The Healthy City
Pierre (Romain Duris) and Élise (Juliette Binoche) in ParisLike Krzysztof Kieslowski’s cinematic triptych Trois Couleurs, Cédric Klapisch’s Paris uses an ensemble of loosely connected characters to get out how our communities – and specifically the city of Paris – frame and form our lives. There’s Pierre (Romain Duris), a former-dancer who is awaiting a heart transplant and faces the likelihood of impending death, and his sister Élise (Juliette Binoche), a warm-hearted single-mother, whose years of loneliness have left her stony and unwelcoming to new romance. The life of the professor Roland Verneuil (Fabrice Luchini) plays out in parallel. The detached, empirical historian becomes anxious and neurotic after the death of his father, rubbing his relationship with his brother Philippe Verneuil (François Cluzet) and inspiring a lurid romance with his beautiful young student Laetitia (Mélanie Laurent), who happens to live in an apartment facing Pierre. In the streets below, a third drama plays out among the fishmongers and produce salesmen in the local market. Jean (Albert Dupontel) is separated from his wife and business partner Caroline (Julie Ferrier) who flirts with the bawdy fish seller Franky (Gilles Lellouche), while her husband strikes up a friendship with Élise, a frequent customer.
With all these intersecting storylines, it would have been easy for Paris to become muddled or thin, but Klapisch skillfully balances them all. After all, the real subject of her film, as the title suggests, is the dynamic city of Paris, a city that, as Roland Verneuil tells us in a classroom scene, is the setting of a never ending battle between the ancient and the modern. The city’s struggles with her own past are what keep the city continually new. The characters are driven, as one might expect in the city of love, by their hopes and anxieties over finding romance. It is in these relationships that the old and new collide, with the awkwardness of old fashioned sexual morality hitting a fun-loving promiscuousness head on.

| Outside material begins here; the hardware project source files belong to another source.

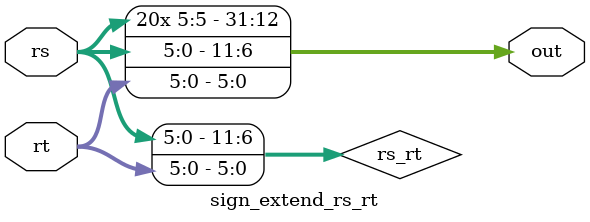
<source format=v>
`timescale 1ns / 1ps


module sign_extend_rs_rt(rs, rt, out);
    
input [5:0] rs, rt;
output reg [31:0] out;

reg [11:0] rs_rt;
always@(rs, rt)
    begin
        rs_rt [5:0] = rt;
        rs_rt [11:6] = rs;
        out <= $signed(rs_rt);
    end
endmodule

</source>
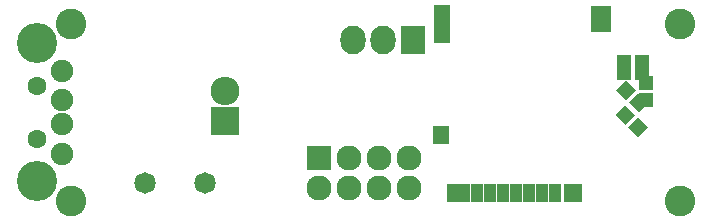
<source format=gbs>
G04 #@! TF.FileFunction,Soldermask,Bot*
%FSLAX46Y46*%
G04 Gerber Fmt 4.6, Leading zero omitted, Abs format (unit mm)*
G04 Created by KiCad (PCBNEW (2015-11-24 BZR 6329)-product) date Sat 01 Oct 2016 01:52:16 AM EDT*
%MOMM*%
G01*
G04 APERTURE LIST*
%ADD10C,0.100000*%
%ADD11R,1.100000X1.600000*%
%ADD12R,1.400000X3.200000*%
%ADD13R,1.700000X2.300000*%
%ADD14R,1.500000X1.600000*%
%ADD15R,1.400000X1.600000*%
%ADD16R,2.127200X2.127200*%
%ADD17O,2.127200X2.127200*%
%ADD18C,2.600000*%
%ADD19C,1.901140*%
%ADD20C,3.399740*%
%ADD21C,1.600000*%
%ADD22R,2.432000X2.432000*%
%ADD23O,2.432000X2.432000*%
%ADD24R,2.127200X2.432000*%
%ADD25O,2.127200X2.432000*%
%ADD26C,1.822400*%
%ADD27R,1.150000X1.200000*%
%ADD28R,1.200000X1.150000*%
G04 APERTURE END LIST*
D10*
D11*
X161870000Y-112774000D03*
D12*
X158870000Y-98474000D03*
D13*
X172370000Y-98024000D03*
D11*
X160770000Y-112774000D03*
X162970000Y-112774000D03*
X164070000Y-112774000D03*
X165170000Y-112774000D03*
X166270000Y-112774000D03*
X167370000Y-112774000D03*
X168470000Y-112774000D03*
D14*
X170020000Y-112774000D03*
D11*
X159820000Y-112774000D03*
D15*
X158770000Y-107874000D03*
D16*
X148500000Y-109800000D03*
D17*
X148500000Y-112340000D03*
X151040000Y-109800000D03*
X151040000Y-112340000D03*
X153580000Y-109800000D03*
X153580000Y-112340000D03*
X156120000Y-109800000D03*
X156120000Y-112340000D03*
D18*
X179000000Y-98500000D03*
X179000000Y-113500000D03*
X127500000Y-113500000D03*
X127500000Y-98500000D03*
D19*
X126700000Y-102450000D03*
X126700000Y-104950000D03*
X126700000Y-106960000D03*
X126700000Y-109450000D03*
D20*
X124600000Y-100100000D03*
X124600000Y-111800000D03*
D21*
X124600000Y-103700000D03*
X124600000Y-108200000D03*
D22*
X140525000Y-106675000D03*
D23*
X140525000Y-104135000D03*
D24*
X156400000Y-99800000D03*
D25*
X153860000Y-99800000D03*
X151320000Y-99800000D03*
D26*
X138800000Y-111950000D03*
X133720000Y-111950000D03*
D10*
G36*
X173638820Y-104051992D02*
X174451992Y-103238820D01*
X175300520Y-104087348D01*
X174487348Y-104900520D01*
X173638820Y-104051992D01*
X173638820Y-104051992D01*
G37*
G36*
X174699480Y-105112652D02*
X175512652Y-104299480D01*
X176361180Y-105148008D01*
X175548008Y-105961180D01*
X174699480Y-105112652D01*
X174699480Y-105112652D01*
G37*
D27*
X176200000Y-104950000D03*
X176200000Y-103450000D03*
D10*
G36*
X173588820Y-106151992D02*
X174401992Y-105338820D01*
X175250520Y-106187348D01*
X174437348Y-107000520D01*
X173588820Y-106151992D01*
X173588820Y-106151992D01*
G37*
G36*
X174649480Y-107212652D02*
X175462652Y-106399480D01*
X176311180Y-107248008D01*
X175498008Y-108061180D01*
X174649480Y-107212652D01*
X174649480Y-107212652D01*
G37*
D28*
X174300000Y-101700000D03*
X175800000Y-101700000D03*
X174300000Y-102650000D03*
X175800000Y-102650000D03*
M02*

</source>
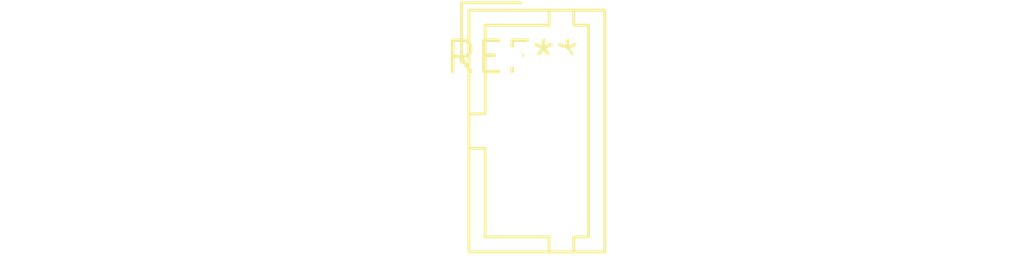
<source format=kicad_pcb>
(kicad_pcb (version 20240108) (generator pcbnew)

  (general
    (thickness 1.6)
  )

  (paper "A4")
  (layers
    (0 "F.Cu" signal)
    (31 "B.Cu" signal)
    (32 "B.Adhes" user "B.Adhesive")
    (33 "F.Adhes" user "F.Adhesive")
    (34 "B.Paste" user)
    (35 "F.Paste" user)
    (36 "B.SilkS" user "B.Silkscreen")
    (37 "F.SilkS" user "F.Silkscreen")
    (38 "B.Mask" user)
    (39 "F.Mask" user)
    (40 "Dwgs.User" user "User.Drawings")
    (41 "Cmts.User" user "User.Comments")
    (42 "Eco1.User" user "User.Eco1")
    (43 "Eco2.User" user "User.Eco2")
    (44 "Edge.Cuts" user)
    (45 "Margin" user)
    (46 "B.CrtYd" user "B.Courtyard")
    (47 "F.CrtYd" user "F.Courtyard")
    (48 "B.Fab" user)
    (49 "F.Fab" user)
    (50 "User.1" user)
    (51 "User.2" user)
    (52 "User.3" user)
    (53 "User.4" user)
    (54 "User.5" user)
    (55 "User.6" user)
    (56 "User.7" user)
    (57 "User.8" user)
    (58 "User.9" user)
  )

  (setup
    (pad_to_mask_clearance 0)
    (pcbplotparams
      (layerselection 0x00010fc_ffffffff)
      (plot_on_all_layers_selection 0x0000000_00000000)
      (disableapertmacros false)
      (usegerberextensions false)
      (usegerberattributes false)
      (usegerberadvancedattributes false)
      (creategerberjobfile false)
      (dashed_line_dash_ratio 12.000000)
      (dashed_line_gap_ratio 3.000000)
      (svgprecision 4)
      (plotframeref false)
      (viasonmask false)
      (mode 1)
      (useauxorigin false)
      (hpglpennumber 1)
      (hpglpenspeed 20)
      (hpglpendiameter 15.000000)
      (dxfpolygonmode false)
      (dxfimperialunits false)
      (dxfusepcbnewfont false)
      (psnegative false)
      (psa4output false)
      (plotreference false)
      (plotvalue false)
      (plotinvisibletext false)
      (sketchpadsonfab false)
      (subtractmaskfromsilk false)
      (outputformat 1)
      (mirror false)
      (drillshape 1)
      (scaleselection 1)
      (outputdirectory "")
    )
  )

  (net 0 "")

  (footprint "JAE_LY20-8P-DT1_2x04_P2.00mm_Vertical" (layer "F.Cu") (at 0 0))

)

</source>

Pierre sleeps with Élise’s co-worker, but she “can’t handle” what Pierre understood as a one-night fling. Élise rejects a one-night fling, unable to engage in casually physicality, only to later find herself in a tender, loving relationship with Jean. Roland’s sexy encounters with Laetitia only lead him to heartbreak when he discovers Laetitia has other partners, and he discovers himself to be as much of a sexual idea as she was to him. Roland’s brother, meanwhile, is expecting his first child, but is thrown into a panic when his brother suggests his life is normal – read: boring and irrelevant. And Caroline’s flirtations with Franky push her over the edge when he gropes, teases, and humiliates her at a party, pushing her to the point of tears.
As a portrait of a city, Paris does well to keep the direct talk about the city to a minimum, instead using the stories of these many lives to reveal the place to us. Pierre is a balcony voyeur, and he speaks to his sister about the comfort in watching the drama of others lives play out around him. In his classroom and also on a local television show, Roland talks about the history of his city, but rather than coming off as stale or too cerebral, the history lesson informs his own anxieties about his relevance, age, mortality, and desire for young romance. Although there is one additional storyline between a young model and an immigrant from North Africa that seems tacked on, the majority of characters, when taken as a whole, reveal how the life of the city is invigorated by the proximity and diversity of individuals. Typical Paris, one might say, it is the convergence of social classes glued together by the universality of romance and attraction that seeds the life of the city.
All this, realized with strong performances led by Juliette Binoche, makes Paris a cozy, enjoyable watch. Despite the seeming presence of high drama, the film maintains a modest tone. It is an easy going pleasure, an experience not dissimilar to curling up in a window-side table in a Parisian café with a cup of coffee on an autumn day and watching the people go by. Life gets messy, Klapisch seems to say, but in Paris it always remains sweet.